怒りを込めて言いたいけど今夜はすごく冷えるよねホント。
『深夜にラーメンを食べに行ける関係っていうのは、すごく貴重だよね』
これは馨が僕を言いくるめるためによく使ってくる決め台詞。
それこそ「高校生らしからぬ発言」だけど、とにかく、僕は馨のそういう言葉にすごく弱くて、例えば『今日はありがとう』とか『おやすみ』ってにっこり笑って言われただけで心臓が緩く締め上げられるような心地になる。
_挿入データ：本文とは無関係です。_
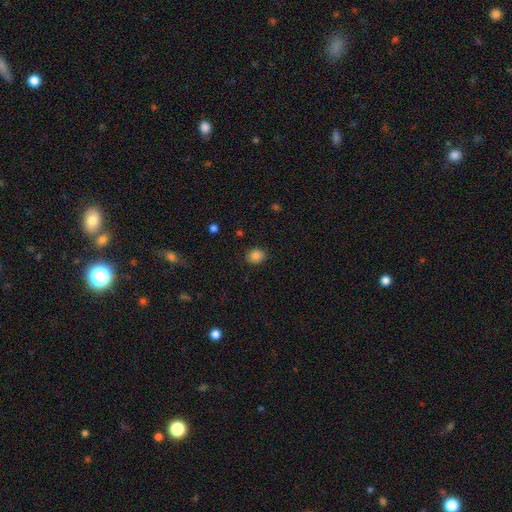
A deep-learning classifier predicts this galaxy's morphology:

最近はもう『順平!』なんて名前を呼ばれるだけでぎゅっときてしまう。
一度心配になって狭心症の症状を調べたことがあるというのは秘密だ。
もう気付いてるかもしれないけど、つまりはそういうことで、年々深刻になっていることは自分でもわかってるつもり。
通り道にある椎名家のインターホンを鳴らすと、馨はすぐに出てきた。
外出から戻ってきたばかりなのだろうか、髪の毛を、女子たちがよくやってる、あの"くるりんぱ"ってやつにして、けれどいつも通りの手ぶら姿に、少なからずプレゼントを期待していた僕は少しだけしょぼんとなった。
少しだけね。
どうも12月28日が誕生日っていうのは微妙なもので、冬休みっていうこともあって、割とないがしろにされちゃうことが多いんだ。
しかも年末もあるし。
数日前まではクリスマスムードで町中が散々浮かれていたのにさ、25日が過ぎた途端、みんなの頭の中は切り替わるらしい。
さあ、おふざけはおしまい。
年賀状はもう用意した?大掃除は?みたいな感じに。
急に周りがスッと冷めてしまうから、本日の主役は苦笑するしかないってわけだ。